### Activity
Find the word "unmodifiableSet" below. Copy each line that has it.

### Excerpted records
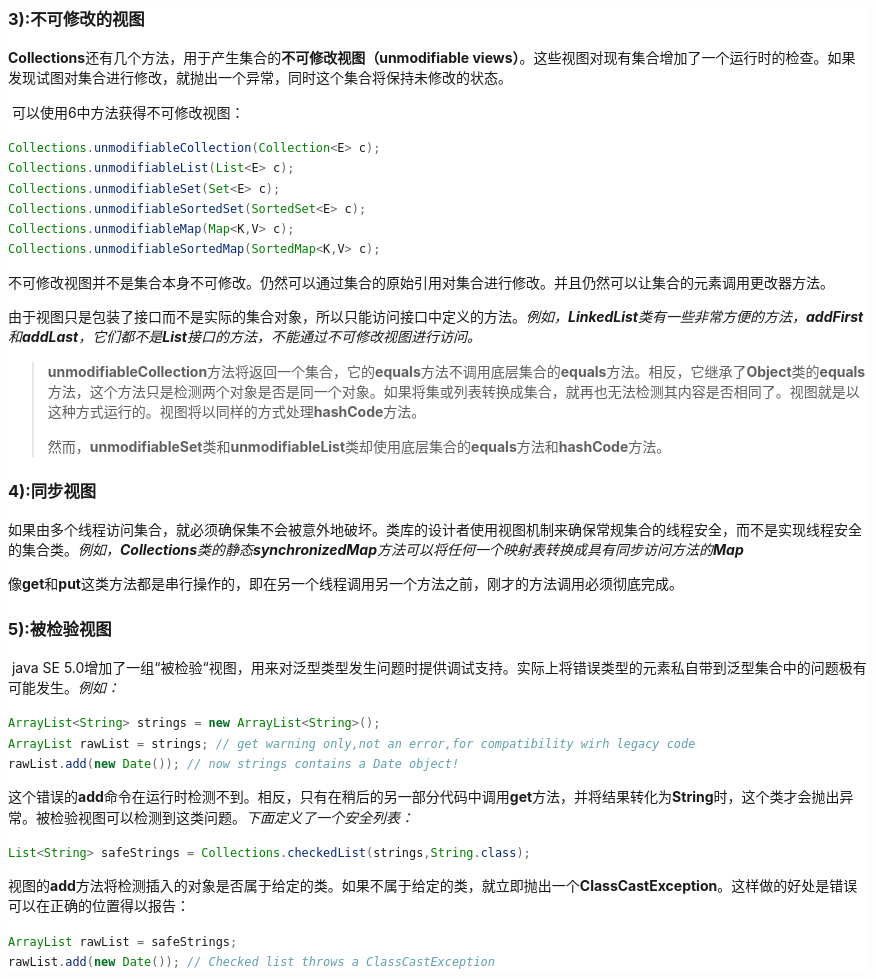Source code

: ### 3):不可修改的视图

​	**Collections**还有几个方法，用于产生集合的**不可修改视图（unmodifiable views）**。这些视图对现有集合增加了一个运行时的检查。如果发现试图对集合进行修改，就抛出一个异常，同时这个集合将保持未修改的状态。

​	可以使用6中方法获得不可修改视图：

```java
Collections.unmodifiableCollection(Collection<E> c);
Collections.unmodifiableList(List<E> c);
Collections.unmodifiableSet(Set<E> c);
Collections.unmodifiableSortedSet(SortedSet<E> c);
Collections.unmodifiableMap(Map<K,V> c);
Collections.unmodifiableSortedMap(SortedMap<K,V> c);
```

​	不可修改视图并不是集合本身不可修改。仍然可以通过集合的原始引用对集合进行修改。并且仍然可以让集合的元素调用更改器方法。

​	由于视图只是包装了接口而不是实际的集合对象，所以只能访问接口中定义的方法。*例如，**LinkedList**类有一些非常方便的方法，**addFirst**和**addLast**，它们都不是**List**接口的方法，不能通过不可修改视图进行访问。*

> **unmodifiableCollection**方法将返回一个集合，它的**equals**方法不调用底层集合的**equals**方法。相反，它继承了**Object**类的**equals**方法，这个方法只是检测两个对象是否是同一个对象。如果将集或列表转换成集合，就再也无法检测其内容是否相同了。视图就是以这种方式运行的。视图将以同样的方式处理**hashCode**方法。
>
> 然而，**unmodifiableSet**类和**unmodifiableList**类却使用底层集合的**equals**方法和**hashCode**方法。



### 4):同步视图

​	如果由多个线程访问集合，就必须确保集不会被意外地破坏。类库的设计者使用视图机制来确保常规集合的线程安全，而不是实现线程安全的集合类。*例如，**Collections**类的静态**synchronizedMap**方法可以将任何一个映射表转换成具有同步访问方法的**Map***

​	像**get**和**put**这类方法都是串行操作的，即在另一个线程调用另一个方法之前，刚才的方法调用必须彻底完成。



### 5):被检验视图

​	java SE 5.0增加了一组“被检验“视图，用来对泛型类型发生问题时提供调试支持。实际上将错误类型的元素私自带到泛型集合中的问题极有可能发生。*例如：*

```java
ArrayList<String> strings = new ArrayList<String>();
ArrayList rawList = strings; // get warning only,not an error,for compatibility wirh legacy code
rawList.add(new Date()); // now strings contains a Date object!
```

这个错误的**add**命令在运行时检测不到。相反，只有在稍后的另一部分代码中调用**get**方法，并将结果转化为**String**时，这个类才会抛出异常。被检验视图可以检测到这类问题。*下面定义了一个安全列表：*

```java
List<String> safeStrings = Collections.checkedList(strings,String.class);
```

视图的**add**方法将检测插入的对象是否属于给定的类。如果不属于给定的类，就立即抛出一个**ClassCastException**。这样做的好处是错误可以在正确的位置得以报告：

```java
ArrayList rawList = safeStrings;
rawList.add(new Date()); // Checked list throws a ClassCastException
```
==
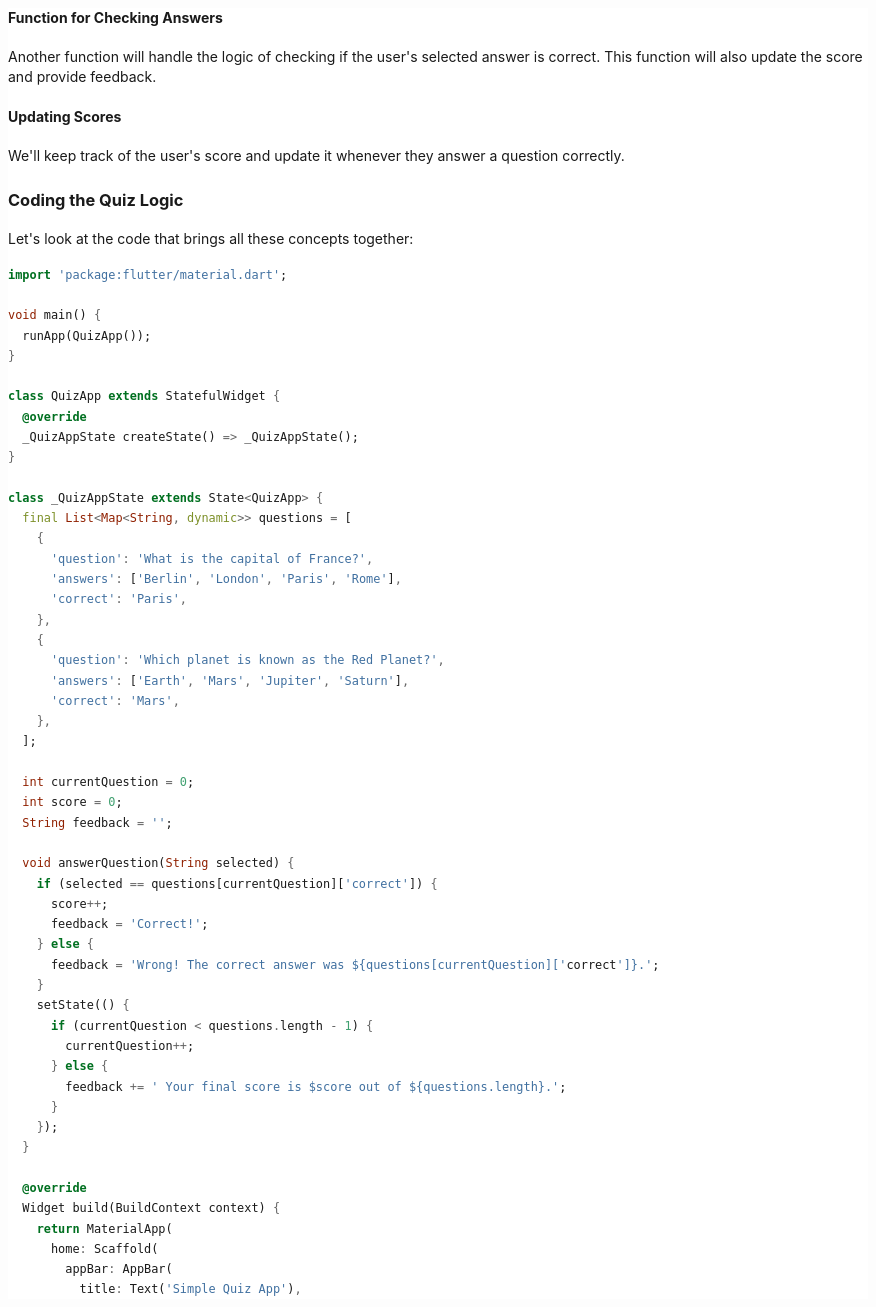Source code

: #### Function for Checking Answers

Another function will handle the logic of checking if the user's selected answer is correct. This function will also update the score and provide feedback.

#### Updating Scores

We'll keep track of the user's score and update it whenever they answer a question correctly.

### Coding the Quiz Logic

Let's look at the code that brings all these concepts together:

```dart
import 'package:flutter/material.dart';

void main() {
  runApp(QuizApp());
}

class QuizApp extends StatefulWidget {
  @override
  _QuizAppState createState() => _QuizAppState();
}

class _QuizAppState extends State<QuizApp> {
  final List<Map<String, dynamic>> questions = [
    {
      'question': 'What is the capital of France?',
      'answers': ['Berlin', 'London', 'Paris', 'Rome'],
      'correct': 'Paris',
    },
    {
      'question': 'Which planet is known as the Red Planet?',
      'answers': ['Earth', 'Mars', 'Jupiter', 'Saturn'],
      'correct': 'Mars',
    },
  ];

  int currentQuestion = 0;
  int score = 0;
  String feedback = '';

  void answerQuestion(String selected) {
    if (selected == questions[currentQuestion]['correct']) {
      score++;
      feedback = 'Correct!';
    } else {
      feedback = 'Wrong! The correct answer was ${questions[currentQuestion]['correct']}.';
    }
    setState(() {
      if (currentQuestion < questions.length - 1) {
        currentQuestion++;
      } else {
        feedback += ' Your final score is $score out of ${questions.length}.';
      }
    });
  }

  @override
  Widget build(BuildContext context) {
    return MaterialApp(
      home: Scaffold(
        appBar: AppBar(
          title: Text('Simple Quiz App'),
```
--
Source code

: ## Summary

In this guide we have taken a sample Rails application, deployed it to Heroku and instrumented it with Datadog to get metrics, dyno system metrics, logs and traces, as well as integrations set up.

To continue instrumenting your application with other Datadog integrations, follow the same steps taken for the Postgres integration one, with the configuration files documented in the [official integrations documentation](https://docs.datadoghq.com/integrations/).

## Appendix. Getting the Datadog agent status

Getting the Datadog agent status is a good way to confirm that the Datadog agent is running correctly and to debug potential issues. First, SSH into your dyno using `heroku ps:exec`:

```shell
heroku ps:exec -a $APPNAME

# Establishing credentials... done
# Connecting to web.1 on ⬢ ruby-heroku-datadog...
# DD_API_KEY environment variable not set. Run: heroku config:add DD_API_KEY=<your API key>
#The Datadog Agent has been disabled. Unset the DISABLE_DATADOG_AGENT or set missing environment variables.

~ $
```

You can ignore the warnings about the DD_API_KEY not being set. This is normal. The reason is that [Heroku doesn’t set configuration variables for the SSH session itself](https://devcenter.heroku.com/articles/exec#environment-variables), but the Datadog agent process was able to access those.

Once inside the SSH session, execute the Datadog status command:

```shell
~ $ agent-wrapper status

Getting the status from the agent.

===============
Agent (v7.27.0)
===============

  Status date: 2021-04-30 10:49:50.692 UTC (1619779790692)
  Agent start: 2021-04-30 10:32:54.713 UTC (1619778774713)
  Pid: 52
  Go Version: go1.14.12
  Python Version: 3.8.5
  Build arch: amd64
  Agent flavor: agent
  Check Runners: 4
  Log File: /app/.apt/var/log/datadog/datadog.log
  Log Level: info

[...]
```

### Solution for this problem
Collections.unmodifiableSet(Set<E> c);
> 然而，**unmodifiableSet**类和**unmodifiableList**类却使用底层集合的**equals**方法和**hashCode**方法。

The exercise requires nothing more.